Il se réveille subitement, quitte son lit et commence à s’exclamer « Boursin! Boursin! » en errant partout. Ensuite, il ouvre son frigo pour chercher son Boursin « ail et fines herbes ». Le premier spot publicitaire télévisé de Boursin, d’une durée de trente secondes et d’un coût de 70 000 francs, a été diffusé à 19h56 le 1er octobre 1968 sur l’ORTF. Cette publicité, créée par Publicis, a bouleversé le monde de la publicité traditionnelle, malgré que le comédien Jacques Duby ait prononcé le nom Boursin 17 fois, se souvient Anne Saint Dreux, la fondatrice de La Maison de la pub.

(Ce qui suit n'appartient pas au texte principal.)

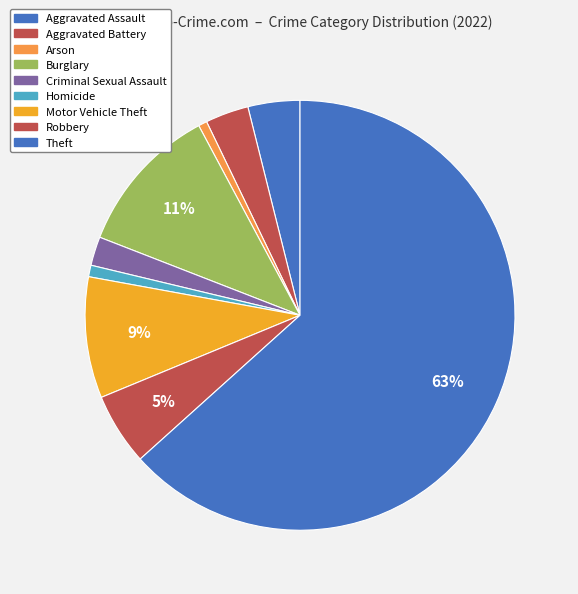

Count the number of slices in the pie.

9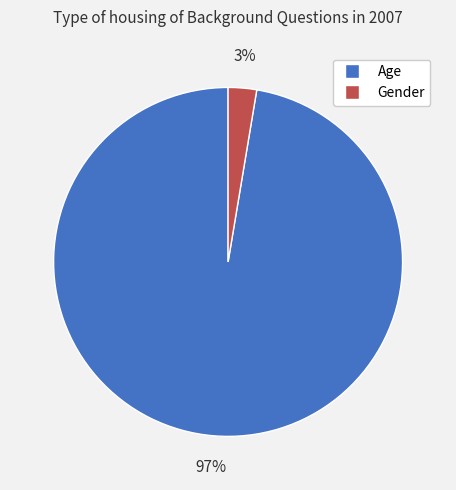

To the nearest percent, what is the average slice percentage?

50%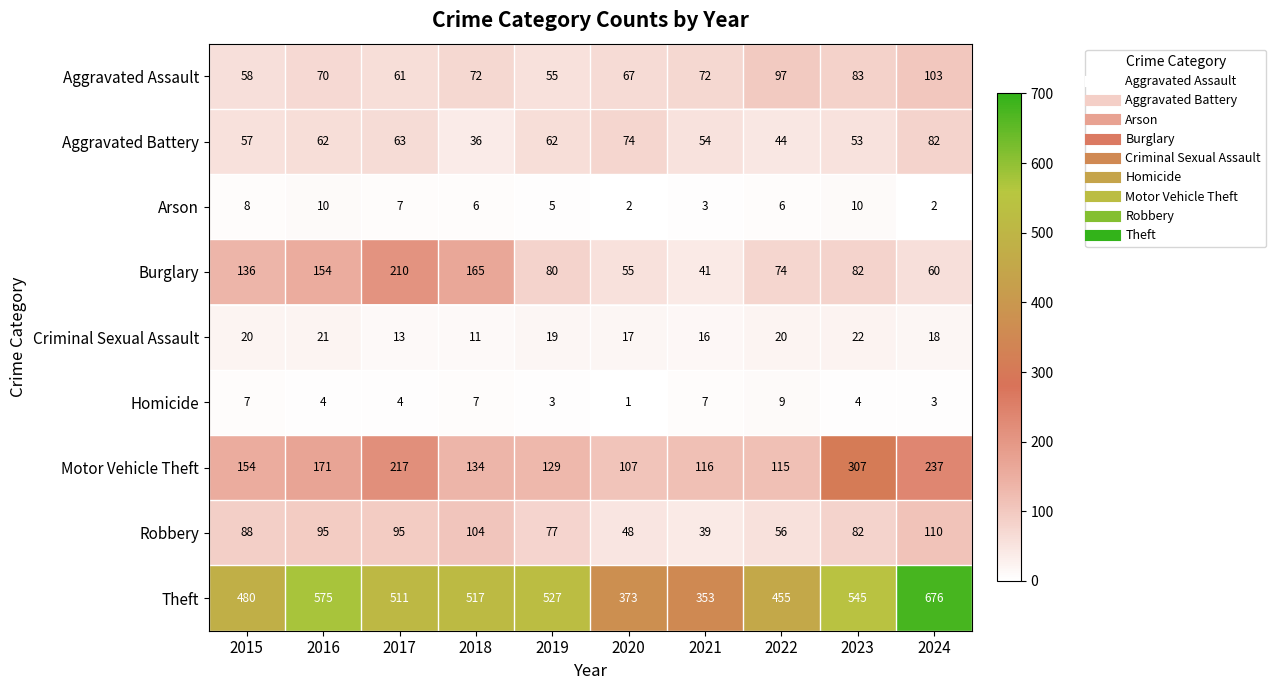

What is the greatest value displayed?

676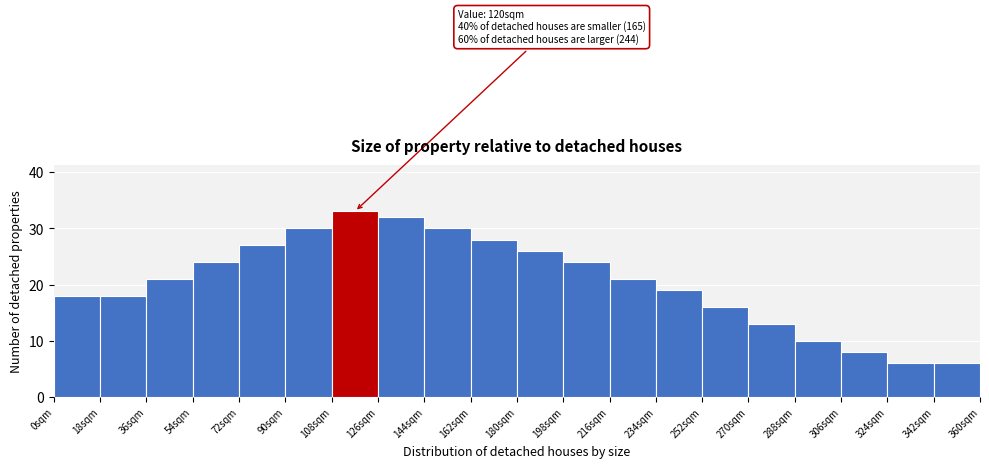

Which range on the x-axis has the tallest bar?

108 to 126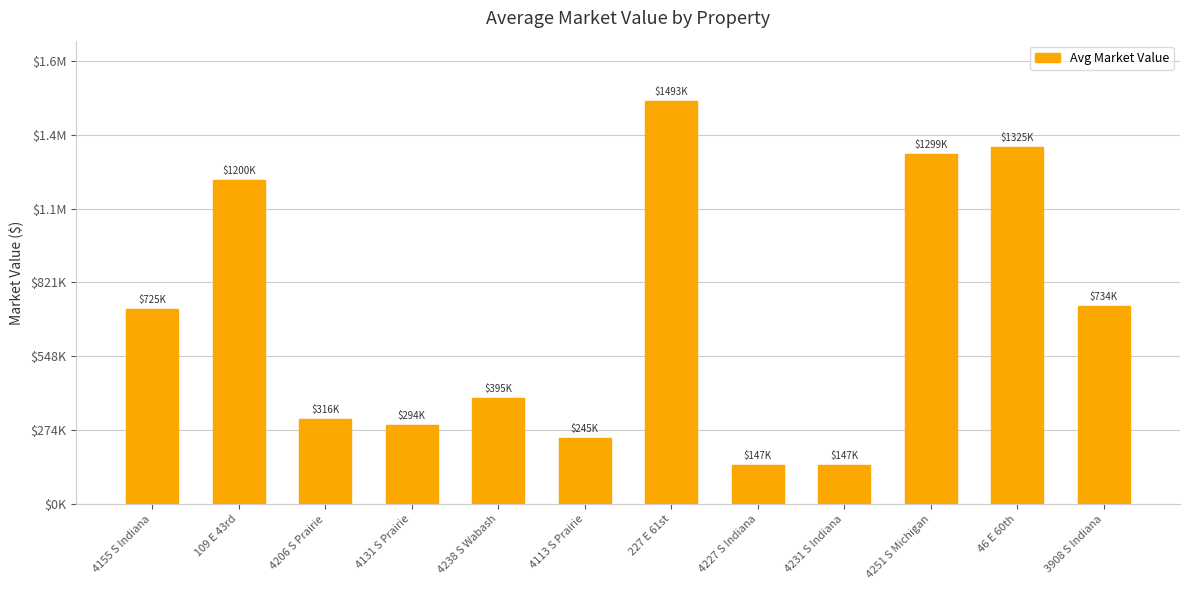

What value does the data have at 4251 S Michigan?

1298880.0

Les Français commençaient à voir des publicités télévisées depuis 1959, mais celles-ci étaient principalement des « émissions compensées » destinées aux entreprises du secteur public ou aux collectifs. La question était alors de savoir s’il était approprié que les chaînes de télévision soient utilisées pour aider les marques à augmenter leurs profits.
En comparaison, la France était très différente des États-Unis, où les publicitaires de Madison Avenue, surnommés « Mad Men », s’étaient emparés du format télévisé dès le 1er juillet 1941 pour promouvoir des produits de grande consommation avec un mélange de candeur et de cynisme. En 1954, le Royaume-Uni a suivi, ainsi que l’Italie, bientôt suivis par l’Allemagne de l’Ouest (1956), l’Espagne (1957) et enfin la France.
La presse exprime ses inquiétudes face à la déclaration du gouvernement, anticipant des pertes prévues entre 15% et 20% de leurs revenus publicitaires. Afin d’atténuer les conséquences sur d’autres médias, plusieurs produits tels que l’alcool, le tabac, les médicaments, l’édition, le cinéma, les disques, la vente en gros et le transport aérien sont interdits. Les responsables politiques de gauche rejettent cette idée, reflétant une partie de l’opinion publique. Roland Dumas, député de gauche, a rédigé une motion de censure qui a été débattue les 23 et 24 avril 1968. Le gouvernement est accusé d’affaiblir une presse anti-gaulliste en coupant ses revenus publicitaires.
Cependant, au-delà des éventuelles intentions politiques, le projet initié par Georges Pompidou a principalement un but financier : stimuler la consommation et augmenter le budget annuel de l’ORTF grâce aux publicités de marques. Selon Le Monde du 18 octobre 1968, cela devrait apporter 30 millions de francs nets au budget prévu de 1 493 millions de francs pour 1969, financé à 82% par la redevance audiovisuelle. La motion n’a pas obtenu la majorité absolue de 244 voix et l’introduction de la publicité à la télévision a été adoptée par règlement durant les émeutes de Mai 68. En 2023, les revenus publicitaires à la télévision atteignent 3,382 milliards d’euros, soit 23% du marché total de la publicité.